# Introducing TIGHT Inflatables by RMR



## Tinaa (Mar 4, 2021)

These look so cool. I have a phat cat and love it but would love this for longer trips. Are y’all still producing these?


----------



## RMrafts (Feb 12, 2008)

Tinaa said:


> These look so cool. I have a phat cat and love it but would love this for longer trips. Are y’all still producing these?


Hi Tina, 
The TI CatFish is out of stock and currently not in production. RMR will be replacing this model with an RMR version later this year/early next year. Make sure you are following the RMR social for updates!


----------



## TJP (Nov 20, 2020)

Did we all just get catfished?


----------



## mrb258 (6 mo ago)

I just bought one of these second hand, in great shape but having a hard time finding any information besides basics. Im taking it out for the first time today to see how it rows but any more information would be great. Thank you


----------



## Chapmatterson31 (May 4, 2021)

Not sure if it's just me, but it seems the link for Tight Inflatables is broken. Sounds like a pretty sweet little rig though!


----------



## caverdan (Aug 27, 2004)

It's broken for me too.....but it's an old post from march of 2019.


----------



## mrb258 (6 mo ago)

I heard tight went out of business or got absorbed by RMR not sure. They are still selling Sleeping pads on RMR website. The tight inflatables website doesn’t work for me either.


----------



## Chapmatterson31 (May 4, 2021)

caverdan said:


> It's broken for me too.....but it's an old post from march of 2019.

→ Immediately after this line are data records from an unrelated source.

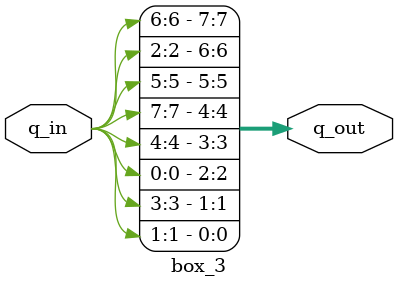
<source format=v>

module box_3(
	input			[7:0]q_in, 
	output wire	[7:0]q_out); 
	
	assign q_out = {q_in[6], q_in[2], q_in[5], q_in[7], q_in[4], q_in[0], q_in[3], q_in[1]};
	//assign q_out = {q_in[1], q_in[5], q_in[2], q_in[0], q_in[3], q_in[0], q_in[3], q_in[1]};
	
endmodule 
</source>
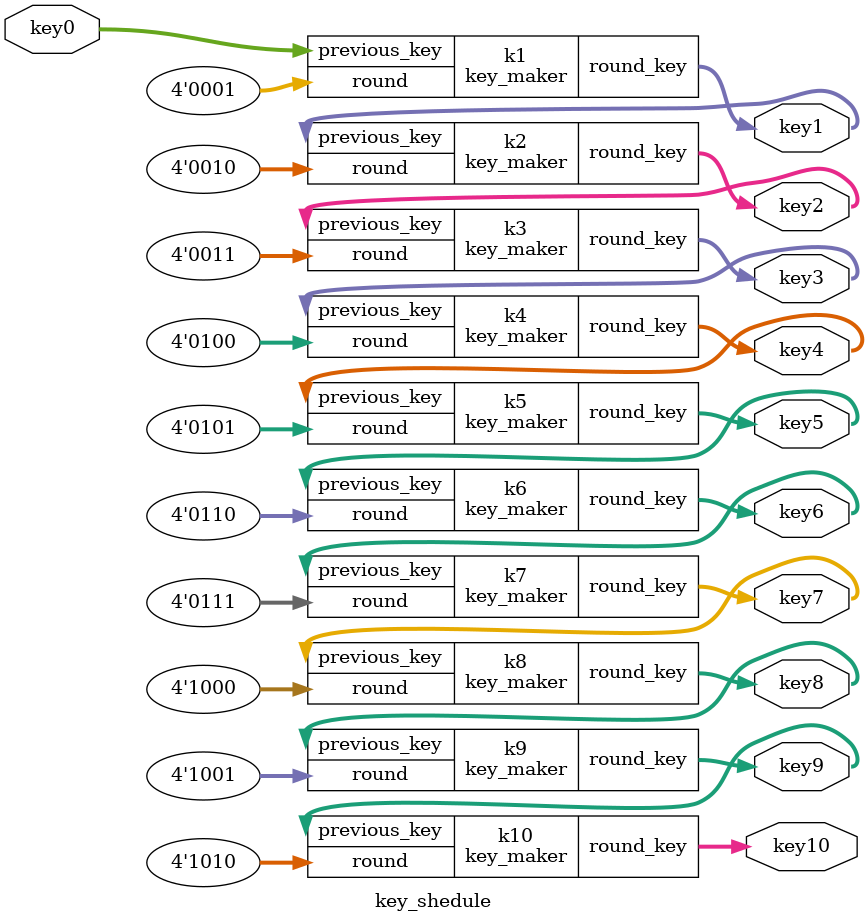
<source format=v>

module key_maker(round_key, previous_key,round);

input [0:127] previous_key;
input [0:3] round;
output reg [0:127] round_key; 
wire [0:31] g; 

first_word w (previous_key,round,g);
always@(g or previous_key)
begin
    
    round_key[0:31] = g ^ previous_key[0:31];
    round_key[32:63] = round_key[0:31] ^ previous_key[32:63];
    round_key[64:95] = round_key[32:63] ^ previous_key[64:95];
    round_key[96:127] = round_key[64:95] ^ previous_key[96:127];

end  

endmodule

module first_word (key,round,data_out);
input [0:127] key;
input [0:3]round;
output [0:31] data_out;

wire [0:31] temp;
wire [0:31] temp1;
reg  [0:31] round_const;

always @(round)
case(round)

        4'h1: round_const= {8'h01, 8'h00, 8'h00, 8'h00};
        4'h2: round_const= {8'h02, 8'h00, 8'h00, 8'h00};
        4'h3: round_const= {8'h04, 8'h00, 8'h00, 8'h00};
        4'h4: round_const= {8'h08, 8'h00, 8'h00, 8'h00};
        4'h5: round_const= {8'h10, 8'h00, 8'h00, 8'h00};
        4'h6: round_const= {8'h20, 8'h00, 8'h00, 8'h00};
        4'h7: round_const= {8'h40, 8'h00, 8'h00, 8'h00};
        4'h8: round_const= {8'h80, 8'h00, 8'h00, 8'h00};
        4'h9: round_const= {8'h1B, 8'h00, 8'h00, 8'h00};
        4'hA: round_const= {8'h36, 8'h00, 8'h00, 8'h00};
        default : round_const= {8'h00, 8'h00, 8'h00, 8'h00};
endcase

circular_shift c(temp, key[96:127]); 
sub_box s1(temp[0:7], temp1[0:7]); 
sub_box s2(temp[8:15], temp1[8:15]);
sub_box s3(temp[16:23], temp1[16:23]);
sub_box s4(temp[24:31], temp1[24:31]);

assign data_out = temp1^round_const; 

endmodule


module circular_shift(data_out, data_in);

input [0:31] data_in;
output reg [0:31] data_out;

always@(data_in)
begin
data_out[0:23] = data_in[8:31];
data_out[24:31] = data_in[0:7];
end 

endmodule


module key_shedule (key0,key1,key2,key3,key4,key5,key6,key7,key8,key9,key10);
input [0:127] key0;
output [0:127] key1,key2,key3,key4,key5,key6,key7,key8,key9,key10;

key_maker k1(key1, key0,4'h1);
key_maker k2(key2, key1,4'h2);
key_maker k3(key3, key2,4'h3);
key_maker k4(key4, key3,4'h4);
key_maker k5(key5, key4,4'h5);
key_maker k6(key6, key5,4'h6);
key_maker k7(key7, key6,4'h7);
key_maker k8(key8, key7,4'h8);
key_maker k9(key9, key8,4'h9);
key_maker k10(key10, key9,4'hA);


endmodule
</source>
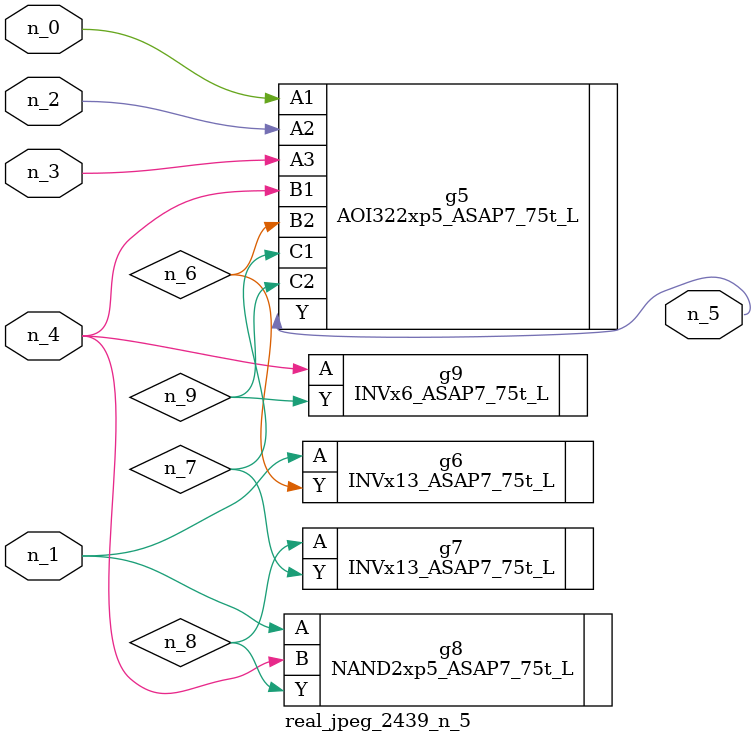
<source format=v>
module real_jpeg_2439_n_5 (n_4, n_0, n_1, n_2, n_3, n_5);

input n_4;
input n_0;
input n_1;
input n_2;
input n_3;

output n_5;

wire n_8;
wire n_6;
wire n_7;
wire n_9;

AOI322xp5_ASAP7_75t_L g5 ( 
.A1(n_0),
.A2(n_2),
.A3(n_3),
.B1(n_4),
.B2(n_6),
.C1(n_7),
.C2(n_9),
.Y(n_5)
);

INVx13_ASAP7_75t_L g6 ( 
.A(n_1),
.Y(n_6)
);

NAND2xp5_ASAP7_75t_L g8 ( 
.A(n_1),
.B(n_4),
.Y(n_8)
);

INVx6_ASAP7_75t_L g9 ( 
.A(n_4),
.Y(n_9)
);

INVx13_ASAP7_75t_L g7 ( 
.A(n_8),
.Y(n_7)
);


endmodule
</source>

Oops I didn't notice that. Thanks for point that out.


----------



## Dangerfield (May 28, 2021)

Here is a link that works/show's the craft.









RMR and Tight Inflatable Release New Angler Boat, the CatPhish - Paddling Life


After frustration with some of the angler boats on the market, Rocky Mountain Raft’s sister company Tight Inflatables, releases their new fishing boat, the CatPhish. “While researching personal fishing crafts online we determined that there were many sub par boats built at a really high retail...




paddlinglife.com


----------



## railnruts (5 mo ago)

RMrafts said:


> Hi Tina,
> The TI CatFish is out of stock and currently not in production. RMR will be replacing this model with an RMR version later this year/early next year. Make sure you are following the RMR social for updates!


Is RMR still going to re-release this boat? A few of us were discussing 4 person paddlecats at the Gauley this past weekend and I brought this boat up. Everyone chatting about it was a fan of the phat cat and agreed it would be awesome to be able to buy this boat from RMR.


----------